From the NCP Chairman

September 2010
It is just over a month since the conclusion of our national NCP convention hosted at Parramatta from the 12-16 July. Overall the convention (as recorded in the participants evaluations) could only be judged a wonderful success in gathering priests from across the nation to reflect on the Risen Christ in the changing face of the Priesthood.

Nigh on 250 priests gathered from across our land and from NZ to share in fraternity; to listen to good speakers and focus group leaders; and to express their joys and hopes their sadness and challenges in living out the ministerial priesthood today.

The reconciliation ceremony was a moving and cathartic moment as we acknowledged our individual and collective sin as priests (particularly in the light of the constant revelations of clerical abuse), and our need for God’s forgiveness and the poignant moment when representatives individually expressed their hopes in the midst of some trying realities in their ministry.

I would like to again thank:

  • The local organising committee who did such a wonderful job in organising this convention.
  • The team at our NCP National Office for their invaluable work.
  • The many generous sponsors.
  • The Bishop of Parramatta, Anthony Fisher, for his contribution and the support and contribution of various agencies from the Parramatta Diocese.

For those who couldn’t attend, the addresses by Donald Cozzens, Richard Lennan, Geraldine Doogue and David Tacey are available on the NCP website.

The final convention dinner saw the launch of the short history of the National Council of Priests of Australia written by Damien Williams and awards were presented to Bishop Geoffrey Robinson, Fr Paul Hanna, Mgr Rob Egar and Fr Bob Wilkinson.

There is much material from the convention for the NCP executive to mull over and focus our energies into the future. Over the weeks and months ahead we will be distilling the feedback from the convention and prioritising our efforts to work with some of the issues raised. One thing is for sure – the richness of the convention was due in no small measure to the long years of pastoral wisdom and ministry experienced by many of our members. Many were reassured of their own thinking by the resonance they heard at the convention: sometimes similar frustrations to their own were voiced, and they discovered again that they were not alone with their joys and hopes, challenges and disappointments.

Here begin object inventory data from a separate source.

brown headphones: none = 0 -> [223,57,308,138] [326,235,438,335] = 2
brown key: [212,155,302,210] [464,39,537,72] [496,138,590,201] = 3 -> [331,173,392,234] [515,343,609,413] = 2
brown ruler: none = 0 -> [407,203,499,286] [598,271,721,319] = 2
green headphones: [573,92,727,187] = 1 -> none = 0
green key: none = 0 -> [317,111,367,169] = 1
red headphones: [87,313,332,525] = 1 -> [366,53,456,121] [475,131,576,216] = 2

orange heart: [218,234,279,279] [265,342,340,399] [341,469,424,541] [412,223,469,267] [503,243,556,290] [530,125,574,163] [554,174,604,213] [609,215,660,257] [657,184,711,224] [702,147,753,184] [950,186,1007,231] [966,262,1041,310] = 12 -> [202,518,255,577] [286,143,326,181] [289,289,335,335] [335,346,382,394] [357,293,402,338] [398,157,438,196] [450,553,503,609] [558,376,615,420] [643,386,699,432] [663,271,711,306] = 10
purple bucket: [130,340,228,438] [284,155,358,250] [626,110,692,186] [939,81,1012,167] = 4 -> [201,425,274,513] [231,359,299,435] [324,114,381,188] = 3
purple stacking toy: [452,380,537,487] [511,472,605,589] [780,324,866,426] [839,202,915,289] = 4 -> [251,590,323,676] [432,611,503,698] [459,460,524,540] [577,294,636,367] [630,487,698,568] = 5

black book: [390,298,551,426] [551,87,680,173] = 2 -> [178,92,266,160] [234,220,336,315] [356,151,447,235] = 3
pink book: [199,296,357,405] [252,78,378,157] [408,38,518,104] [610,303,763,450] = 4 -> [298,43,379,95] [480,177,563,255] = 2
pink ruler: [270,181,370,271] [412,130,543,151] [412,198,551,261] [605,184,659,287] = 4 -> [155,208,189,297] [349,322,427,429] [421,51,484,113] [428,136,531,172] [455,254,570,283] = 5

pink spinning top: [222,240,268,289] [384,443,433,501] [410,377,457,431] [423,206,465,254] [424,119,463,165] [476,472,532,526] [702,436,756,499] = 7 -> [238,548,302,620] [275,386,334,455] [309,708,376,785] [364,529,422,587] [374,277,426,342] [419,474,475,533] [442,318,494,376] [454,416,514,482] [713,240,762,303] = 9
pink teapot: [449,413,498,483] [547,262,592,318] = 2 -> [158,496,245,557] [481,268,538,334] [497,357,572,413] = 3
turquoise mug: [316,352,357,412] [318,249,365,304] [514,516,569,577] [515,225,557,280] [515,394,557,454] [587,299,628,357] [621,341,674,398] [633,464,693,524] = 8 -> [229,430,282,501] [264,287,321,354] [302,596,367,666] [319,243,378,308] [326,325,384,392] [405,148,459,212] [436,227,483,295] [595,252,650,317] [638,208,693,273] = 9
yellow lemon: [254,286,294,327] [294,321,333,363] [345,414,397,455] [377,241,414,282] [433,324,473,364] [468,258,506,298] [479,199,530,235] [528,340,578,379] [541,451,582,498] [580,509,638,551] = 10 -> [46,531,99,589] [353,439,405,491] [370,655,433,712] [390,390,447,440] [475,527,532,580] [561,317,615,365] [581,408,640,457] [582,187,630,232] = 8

A recent letter in the English Tablet 31 July 2010 by (Fr) J. Ambrose Walsh expressed his concern about what he called “the creeping emasculation of Vatican II reforms” and that, “nearly 50 years after LumenGentium, the Church’s central authority will still not implement in any meaningful way the doctrine of a General Council: Episcopal Collegiality.” He went on to say “to implement it would trigger structural reform at every level in the Church; to continue ignoring it is surely to be resisting the Holy Spirit.” It seemed to me, at the convention, that the majority were expressing our reaffirmation of the Vatican II reforms and the urgency for structural reform to renew the church and to allow the Risen Christ to embrace the world in which we live and minister.

Bishop Kevin Dowling CSsR, the Bishop of Rustenburg, South Africa in an edited extract from a talk given by him to Catholic laity in Cape Town (the full text can be found at www.thetablet.co.uk ) courageously and eloquently put it in a recent article (“Too safe a system”, Tablet 17 July 2010): “…if church leadership anywhere presumes to criticise or critique socio-political-economic policies and policy makers, or Governments, it must also allow itself to be critiqued in the same way in terms of its policies, its internal life, and especially its modus operandi. A democratic culture and praxis, with its focus on the participation of citizens and holding accountable those who are elected to govern, is increasingly appreciated in spite of inevitable human shortcomings. When thinking people of all persuasions look at church leadership, they raise questions about, for example, real participation of the membership in its governance and how in fact Church leadership is to be held accountable, and to whom. If the Church, and its leadership, professes to follow the values of the Gospel and the principles of Catholic Social Teaching, then its internal life, its methods of governing and its use of authority will be scrutinised on the basis of what we profess.”

His words provide a great challenge for us all.